• U.S.

Business & Finance: Death of Ryan

4 minute read
TIME

With a Baltimore store, Thomas Fortune Ryan went to work as an errand-boy for $3 a week; with William Collins Whitney he was a broker in Wall Street; with King Leopold II of Belgium he developed the diamond fields of the Congo Free State; and with a fortune estimated between one and five hundred million dollars, last week, he died.

The phrase, “in conference,” to most people, educated by comic strips, signifies: “out playing golf,” or “unfit to receive callers.” Actually, of course, it means something else. It can be seen that the life of Thomas Fortune Ryan was, in its most important aspects, a succession of meetings with other men, an endless series of discussions and conversations, held in big, gloomy rooms, over lunch tables, or on street corners in Wall Street 40 years ago. Each of these conferences had its own specific results; as far as Thomas Fortune Ryan was concerned, the result was often an addition, large or small, to his personal wealth, and an addition to the number of enterprises which he controlled.

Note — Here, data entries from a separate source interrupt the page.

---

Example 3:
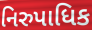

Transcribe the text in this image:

નિરુપાધિક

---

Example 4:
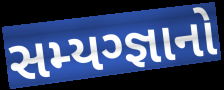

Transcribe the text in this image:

સમ્યગ્જ્ઞાનો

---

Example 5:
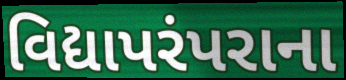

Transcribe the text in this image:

વિદ્યાપરંપરાના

It was no coincidence that the other participants in Thomas Fortune Ryan’s conferences were usually important men. He served few masters but he had many partners, and it is for the number and the importance of these, for the variety of his interests more than their magnitude, that Thomas Fortune Ryan was a unique figure in U. S. finance.

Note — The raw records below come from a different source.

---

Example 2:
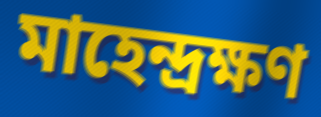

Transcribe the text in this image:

মাহেন্দ্রক্ষণ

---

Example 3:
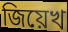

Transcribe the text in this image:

জিয়েখ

William Collins Whitney was his tutor in Wall Street and the first of his grand associates. At the time when Manhattan light and transit interests were consolidated, he became the ally of Jay Gould, Samuel J. Tilden, P. A. B. Widener, and had as counsel, Paul Drenner Cravath and Elihu Root. He helped elect a Mayor of New York, and did more than anyone else to secure President Cleveland a second term in the White House. He fought the Seaboard Air Line Railway until he beat it and he helped launch the Southern Railway. In one of his most notable financial prodigies, the organization of the American Tobacco Co., with which he gained a two-thirds interest in the foreign market, he was comparatively alone. King Leopold II asked him for help in exploiting African diamond mines; and in rooms where chandeliers sparkled dimly like uncut diamonds, Thomas Fortune Ryan sat and talked with Harry Payne Whitney, Daniel Guggenheim and John Hays Hammond, persuading them to share this spectacular venture.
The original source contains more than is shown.